Hickey v. Bomark Fabrics, Inc.

OPINION OF THE COURT

Per Curiam.

Final judgment entered September 30, 1982, affirmed, with $25 costs.

The holdover petition was properly dismissed because the premises of respondent Holli Schwartz are subject to rent stabilization by virtue of the Emergency Tenant Protection Act of 1974 (L 1974, ch 576, § 4 [ETPA]). At the time respondent entered into possession in 1976, the building contained four class A and seven class B units; respondent occupied one of the class A units. Since that time, the premises have been altered to the extent that there are now seven class A units and no class B units. Upon the expiration of respondent’s renewed lease in May, 1980, *598landlord did not offer a further renewal. Respondent continued in occupancy on a month-to-month basis at a rent increase which exceeded rent stabilization guidelines until landlord terminated the tenancy on 30 days’ notice on March 27, 1981.

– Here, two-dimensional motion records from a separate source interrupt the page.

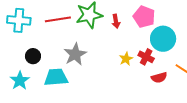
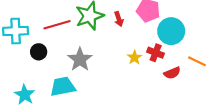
black circle: (33, 56) -> (39, 52), moved

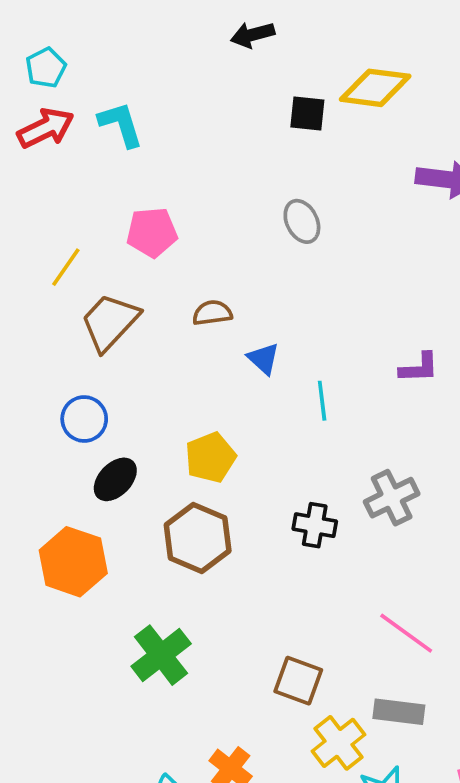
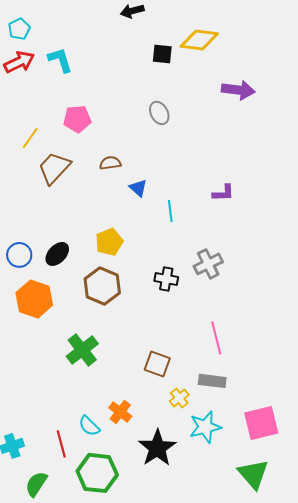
blue circle: (84, 419) -> (19, 255), moved
pink line: (406, 633) -> (216, 338), turned 40
yellow cross: (339, 743) -> (179, 398), size x0.7

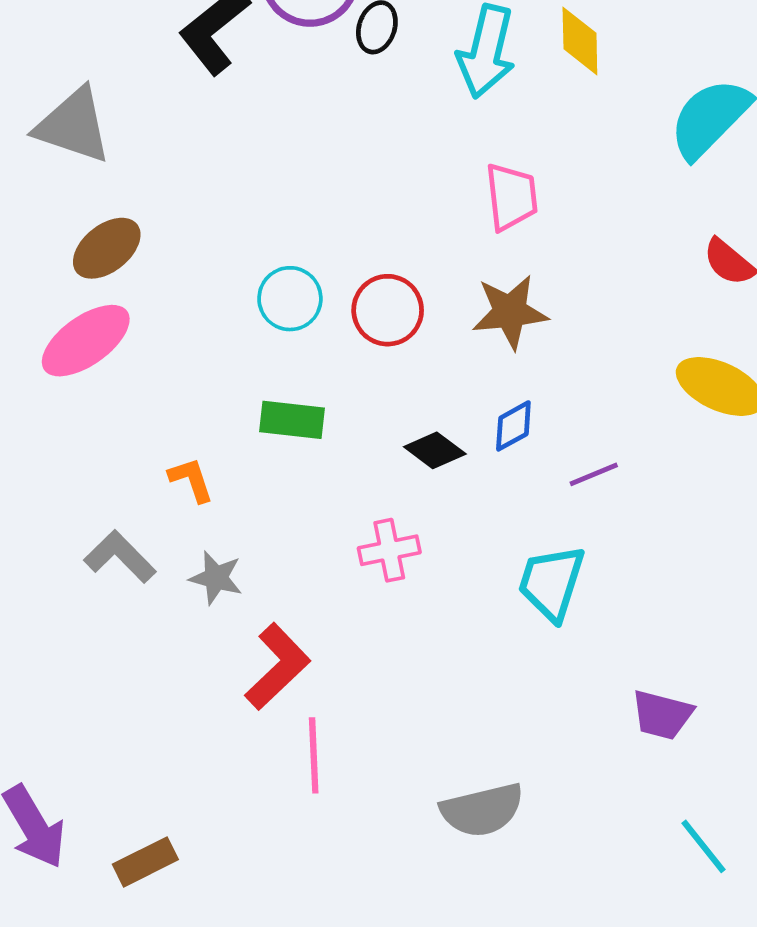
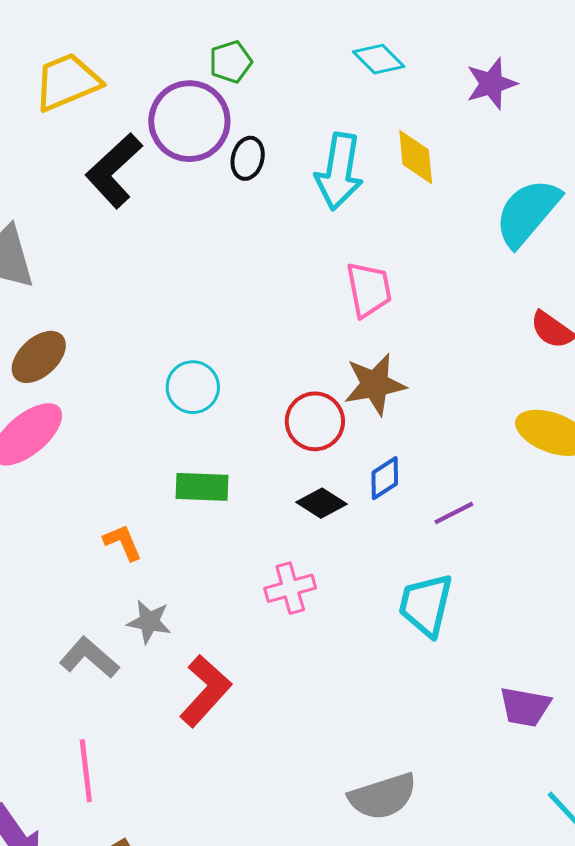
red circle: (388, 310) -> (315, 421), moved
gray L-shape: (120, 557) -> (89, 658), moved
pink line: (314, 755) -> (86, 771), moved

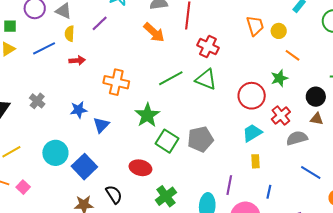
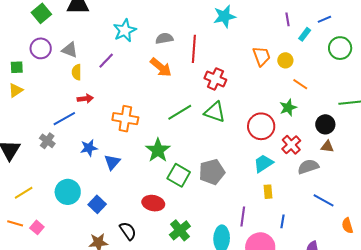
blue line: (44, 48) -> (64, 119), moved
blue square: (84, 167) -> (97, 204), size x0.7

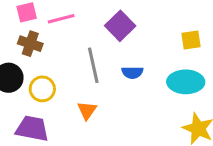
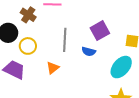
purple square: (120, 26) -> (100, 31), moved
cyan ellipse: (186, 82) -> (121, 67), turned -65

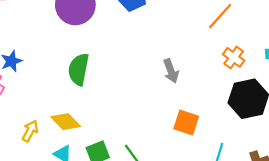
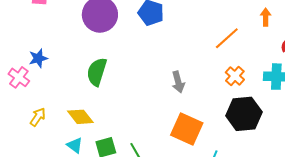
orange square: (186, 122) -> (187, 129), size x1.4
yellow arrow: (30, 131) -> (38, 117), moved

Appellant’s principal contention is that respondent is not protected because the building was registered as a class B multiple dwelling at the time of the enactment of the ETPA and at the time respondent moved in. This overlooks the fact that when the ETPA was enacted, stabilization coverage was extended to “other housing accommodations made subject to this law pursuant to the emergency tenant protection act of nineteen seventy-four” (Administrative Code of City of New York, former § YY51-3.0, subd b). While the Court of Appeals ultimately concluded, in La Guardia v Cavanaugh (53 NY2d 67), that class B multiple dwellings were not encompassed within the phrase “other housing accommodations”, the Legislature almost immediately amended the Administrative Code to explicitly so state (L 1981, ch 675). Thus, the Rent Stabilization Law now expressly applies to “other housing accommodations in class A or class B multiple dwellings made subject to this law pursuant to the emergency tenant protection act of nineteen seventy-four” (Administrative Code, § YY51-3.0, subd b; emphasis added).

By the amendment, it seems clear that the Legislature was simply clarifying what it intended to effect in 1974 — namely, to extend protection to tenants of class B multiple dwellings. This is borne out by Senator Marchi’s supporting memorandum: “This bill amends Subdivision B of the New York City Administrative Code [§ YY51-3.0], to certify the inclusion of Class B multiple dwellings under the New York City Rent Stabilization Law. Residents of Class B multiple dwellings have been protected by the Emergency Tenant Protection Act since its enactment. As a result of LaGuardia v. Cavanaugh * * * these residents, 30,000 in all, will be subject to eviction. This amendment will prevent that.” (NY Legis Ann, 1981, pp 354-355; emphasis added.) It is our view, therefore, that the housing units in this building became subject to rent stabilization when the ETPA was enacted. Even if that were not the case, the rule *599of Tegreh Realty Corp. v Joyce (88 AD2d 820) requires retroactive application of the 1981 amendment: “the speed with which the Legislature acted to undo the impact of La Guardia v Cavanaugh, and the immediate effectiveness of the statute are indicative of its intent to retroactively safeguard those tenants still in possession.”

Nor do we find any of the ETPA exceptions to coverage applicable. The building has at all relevant times contained at least six dwelling units. And it was not “completed or * * * substantially rehabilitated as family units on or after January first, nineteen hundred seventy-four” (see Emergency Tenant Protection Act of 1974, § 5, subd a, par [5]). Essentially the building was a residential premises before landlord undertook construction, the result of which was to consolidate some class B dwelling units into class A dwelling units.

Dudley, P. J., Sullivan and Sandifer, JJ., concur.